Shuttle Discovery crew on board for 3rd launch try
CAPE CANAVERAL, Fla, July 4: NASA today counted down to a third attempt to launch space shuttle Discovery on a mission vital to the program's future after easing worries over a crack in foam insulation on the ship's fuel tank.
Bad weather canceled planned launches on Saturday and Sunday, but NASA forecasters said there was an 80 per cent chance of favorable weather on this US Independence Day, the best prediction so far in this launch window.
The flight, set to lift off at 1438 hrs from the Kennedy Space Center in Florida, is critical to NASA's plan to finish the half-built International Space Station before the fleet is retired in 2010. An accident or serious problem likely would ground the shuttles permanently.
The crew of five men and two women waved small flags as they headed from their quarters to the launch pad -- US flags for the six Americans marking the Fourth of July holiday and a German flag for Thomas Reiter of Germany.
A small crack in the foam that insulates Discovery's massive external tank raised concerns yesterday, and NASA experts inspected the area early today to see if any potentially damaging ice had formed in the area of the crack.
None had, according to NASA flight commentator George Diller.
''That is good news, that there has not been any ice buildup in that area where the insulation was lost,'' Diller said.
A circuit breaker problem relating to the shuttle's booster joint heaters prompted NASA to assemble a repair team to send to the launch pad, but in the end no team was sent and the system was judged functional and capable of flying ''as is.'' Problems with falling foam insulation have been a key concern for NASA since the fatal disintegration of shuttle Columbia on February. 1, 2003. That accident was caused by a briefcase-sized chunk of foam that hit Columbia's left wing on launch, opening a hole that let in superheated gas during re-entry, killing all seven crew.
Despite extensive investigation, trouble-shooting and new design features, the problem recurred a year ago during a launch of Discovery. It forced NASA to ground the shuttle fleet while engineers worked on more modifications. Even before this latest problem with foam, NASA administrator Michael Griffin had decided to proceed with the current launch over objections of his chief engineer and head of safety.
But there was no dissent over the immediate problem of the cracked foam insulation.
''I think the teams have done a very good job of avoiding ... launch fever,'' NASA's associate administrator for spaceflight, Bill Gerstenmaier, said late yesterday after managers decided the small foam crack along an oxygen fuel line was not a launch hazard.

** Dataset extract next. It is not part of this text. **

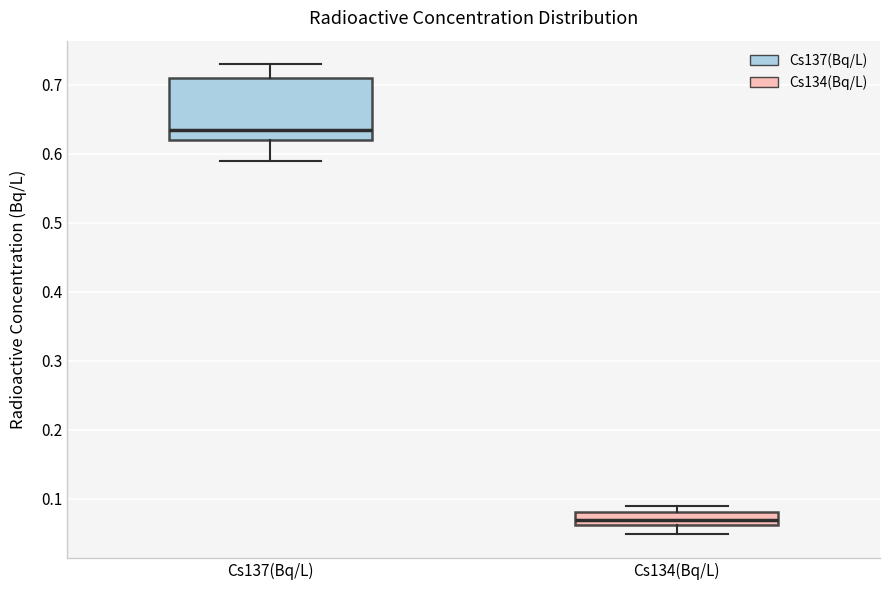

Comparing the boxes themselves (not the whiskers), which one is the tallest?

Cs137(Bq/L)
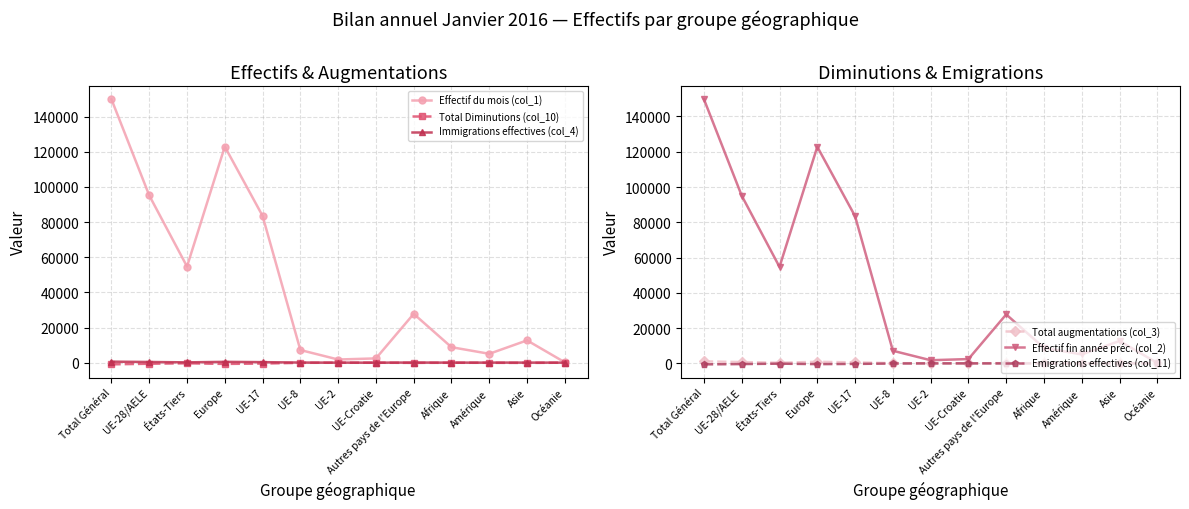

What is the sum of all Total Diminutions (col_10) values?

-3579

Inspectors discovered the 5-inch long, 1/2-inch wide crack in the fuel tank foam following the second launch attempt on Sunday. A small wedge of foam broke away and was found on the launch platform.
The crack was probably caused by condensation trailing down the shuttle's liquid oxygen fuel line and then freezing due to the extreme cold of the fuel flowing through the pipe. When the fuel tank was emptied after Sunday's delay, the ice melted and the foam cracked as the line expanded in the warm air.
Kennedy Space Center technicians used a tiny camera encased in flexible plastic to get detailed, close-up pictures of the crack and surrounding area, and those images showed the rest of the foam was in good shape.
The shuttle will head toward the space station to deliver equipment and supplies, make repairs to a mobile rail cart, and deliver a new crewmember. Since the Columbia accident, the station has been operated by two crew to save on supplies.
The primary goal of NASA's 115th shuttle mission, however, is to test the new tank design and other safety upgrades.